Weekly injections of HA were performed unilaterally in the rat anterior chamber, whereas the contralateral eye was injected with saline solution. At 3 or 6 weeks of treatment, GABA turnover rate was assessed through a radioreceptor assay. Glutamic acid decarboxylase (GAD) activity was measured using 1–[14C]–glutamate. In addition, GABA uptake and release were assessed with [3H]–GABA, whereas binding of t–butylbicyclophosphorothionate (TBPS) was analyzed using [35S]–TBPS.
At 3 weeks of treatment with HA a significant decrease of GABA turnover rate and GAD activity was observed. In addition, both glutamate– and high K+–induced GABA release significantly decreased, whereas GABA uptake increased in HA–treated eyes. TBPS binding significantly increased in eyes injected with HA for 3 weeks as compared with vehicle–injected eyes. Only the changes in TBPS binding and GABA uptake persisted at 6 weeks of treatment with HA.

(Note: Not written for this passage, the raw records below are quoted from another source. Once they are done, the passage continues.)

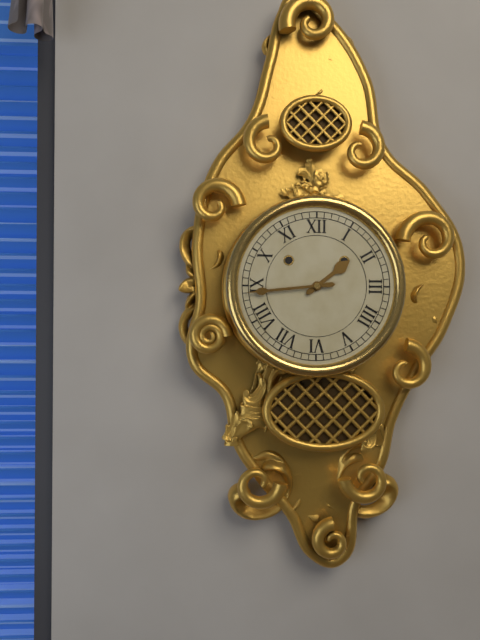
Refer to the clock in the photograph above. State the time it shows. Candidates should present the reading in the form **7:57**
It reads **1:44**
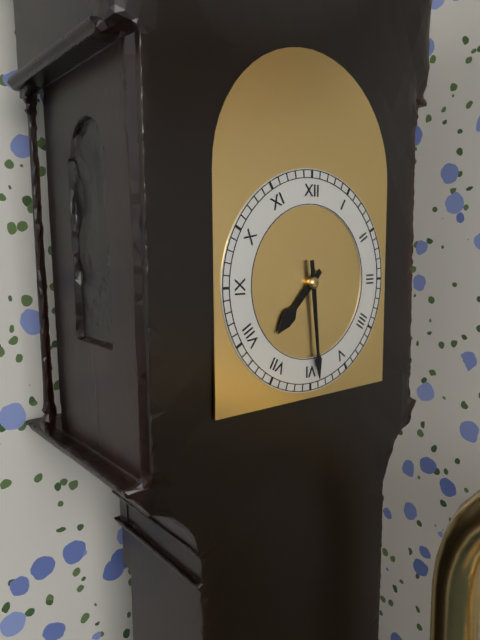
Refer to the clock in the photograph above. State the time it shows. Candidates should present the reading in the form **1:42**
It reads **7:29**
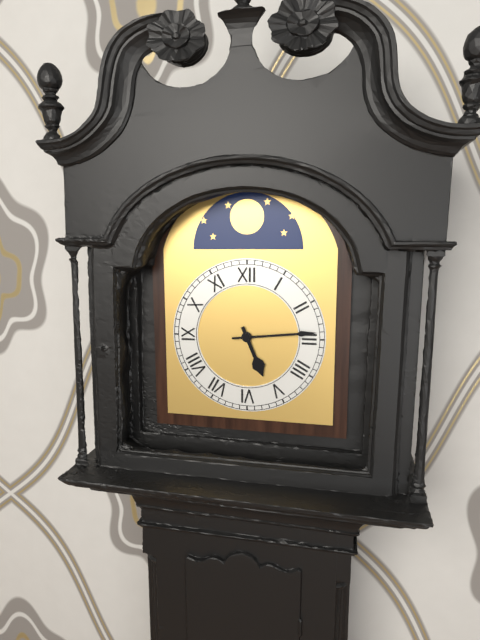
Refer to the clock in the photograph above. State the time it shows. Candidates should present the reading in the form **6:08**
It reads **5:14**
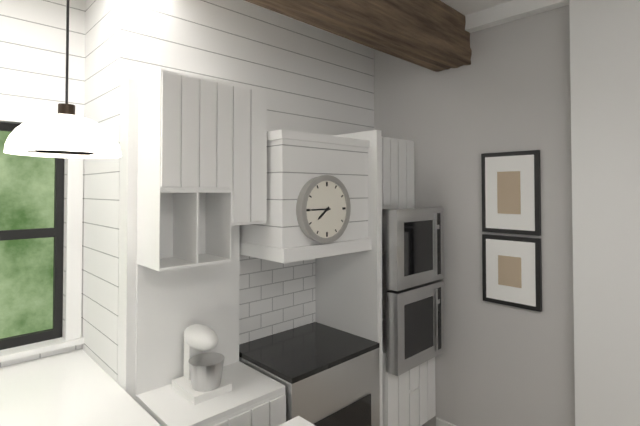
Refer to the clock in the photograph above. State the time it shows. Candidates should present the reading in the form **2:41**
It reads **7:45**
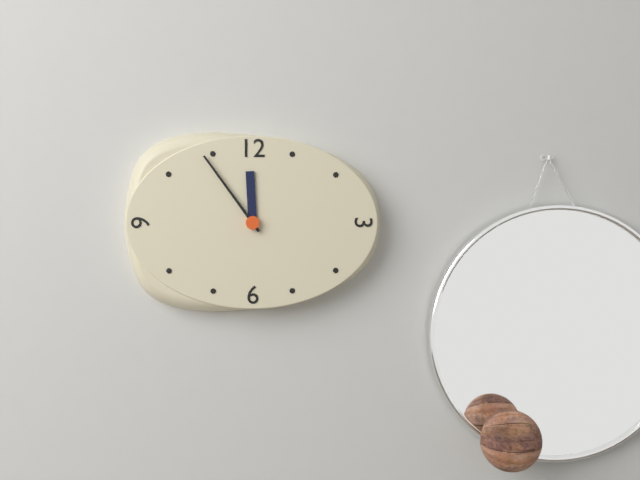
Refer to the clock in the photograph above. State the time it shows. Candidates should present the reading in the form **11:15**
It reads **11:54**
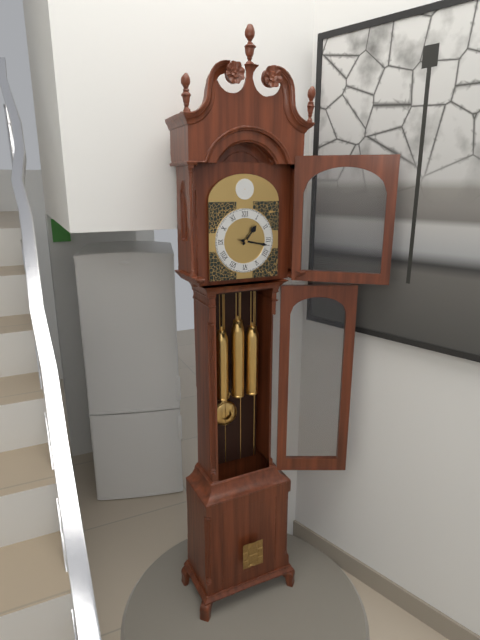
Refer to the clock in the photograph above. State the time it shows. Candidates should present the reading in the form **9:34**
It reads **1:17**
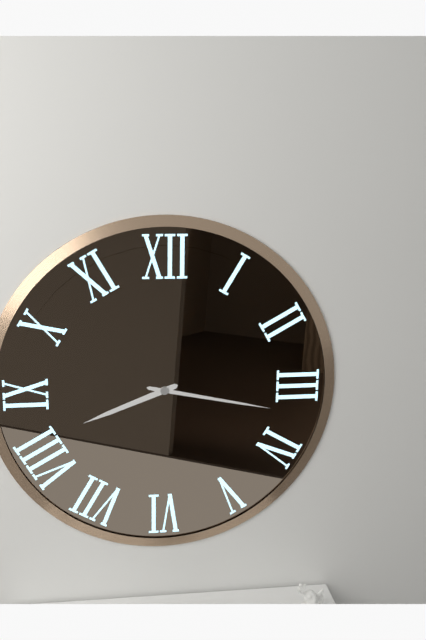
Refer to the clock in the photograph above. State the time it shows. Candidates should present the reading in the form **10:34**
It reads **8:17**
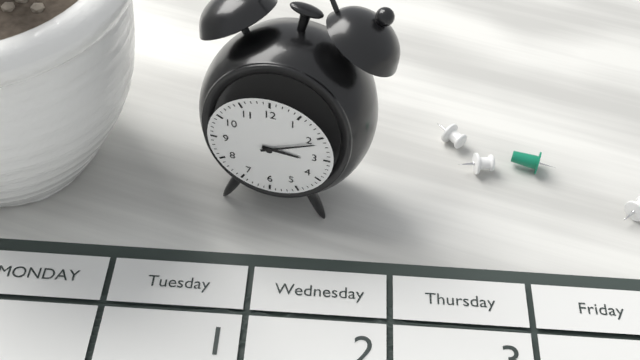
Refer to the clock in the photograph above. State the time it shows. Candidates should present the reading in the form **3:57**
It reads **3:11**
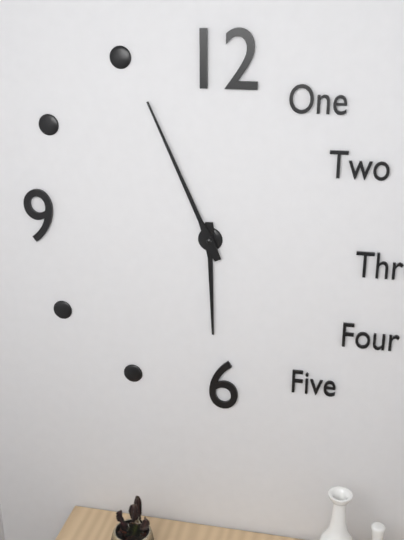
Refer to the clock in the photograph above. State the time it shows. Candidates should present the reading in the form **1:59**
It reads **5:56**
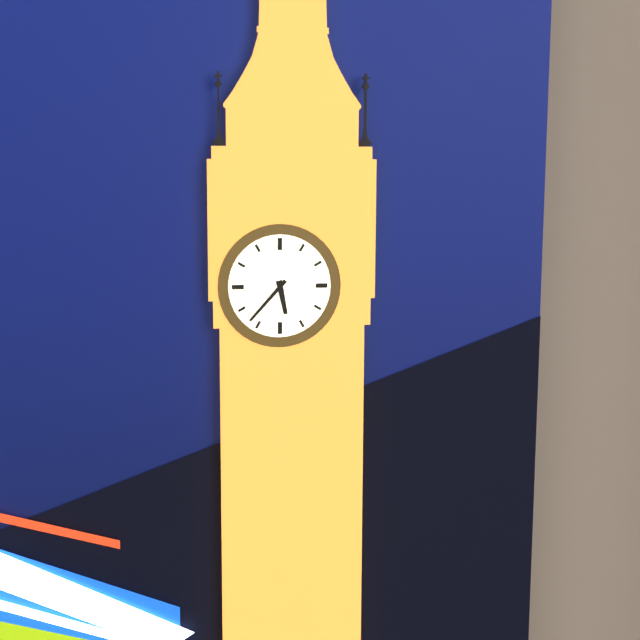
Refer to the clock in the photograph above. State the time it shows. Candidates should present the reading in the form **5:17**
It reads **5:37**
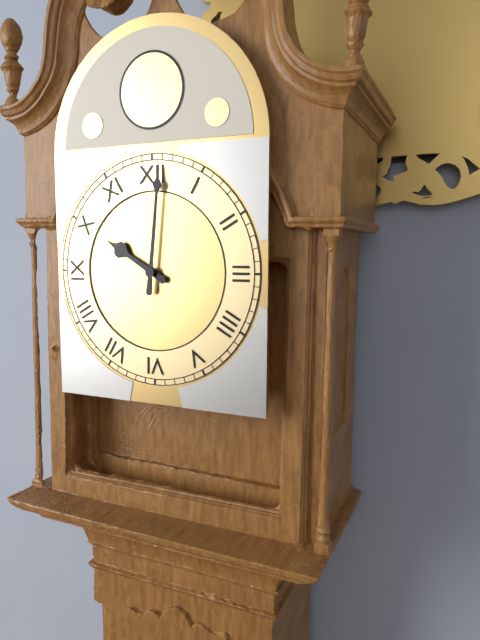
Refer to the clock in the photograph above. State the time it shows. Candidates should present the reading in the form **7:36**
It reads **10:01**
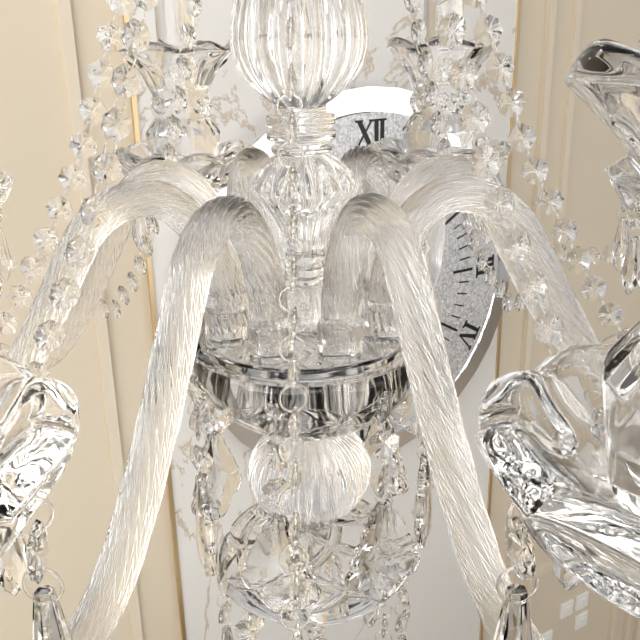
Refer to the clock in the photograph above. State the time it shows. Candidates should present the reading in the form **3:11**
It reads **5:03**
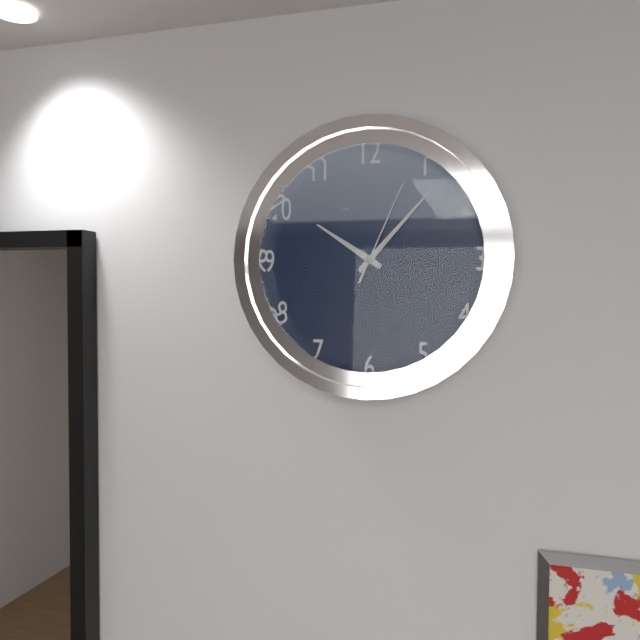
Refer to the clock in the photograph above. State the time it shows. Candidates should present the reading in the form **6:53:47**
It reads **10:07:04**
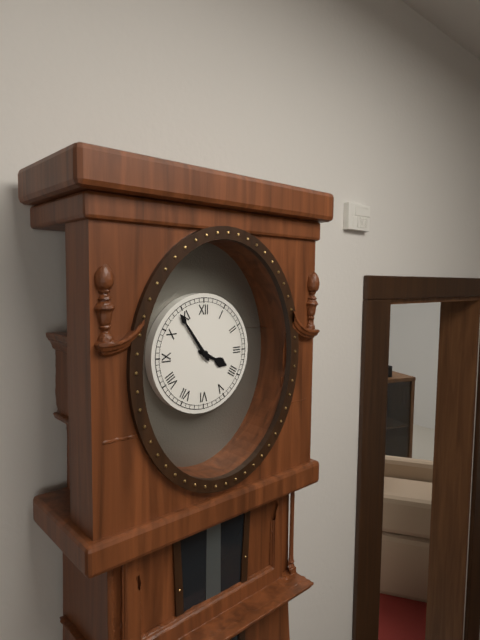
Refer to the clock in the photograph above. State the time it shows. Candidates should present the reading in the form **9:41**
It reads **3:54**
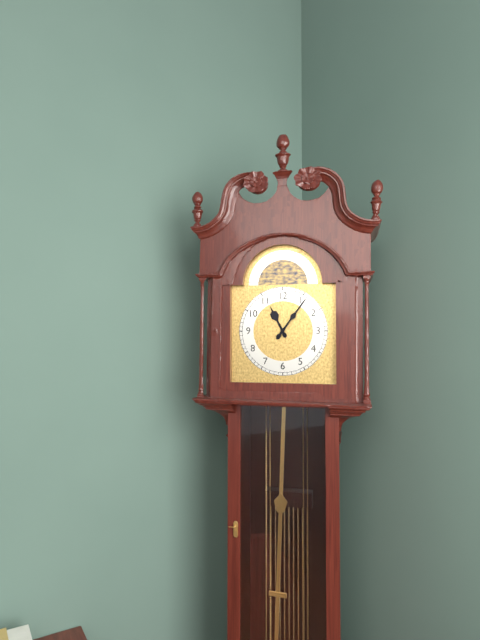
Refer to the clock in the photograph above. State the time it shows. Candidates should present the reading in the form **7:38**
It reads **11:06**
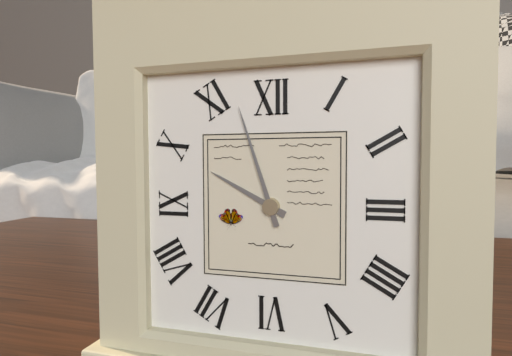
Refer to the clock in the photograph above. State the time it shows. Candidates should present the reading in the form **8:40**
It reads **9:57**
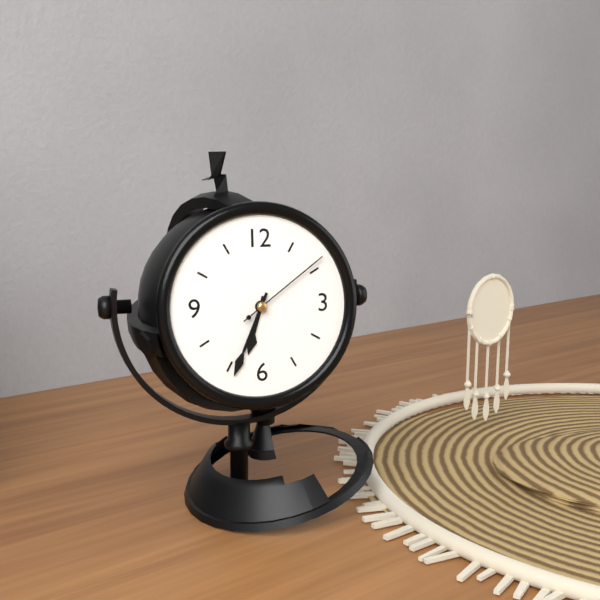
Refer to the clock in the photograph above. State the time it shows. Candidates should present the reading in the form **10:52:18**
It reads **6:34:09**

These results indicate a significant alteration of the retinal GABAergic activity in hypertensive eyes. Since these changes preceded both functional and histological alterations induced by ocular hypertension, these results support the involvement of GABA in glaucomatous neuropathy. Taken together with previous reports of an increase in retinal glutamate synaptic levels, these findings strongly support that glaucoma may greatly shift the excitation–inhibition balance and dramatically accelerate the overall neuronal activity within the retinal circuit.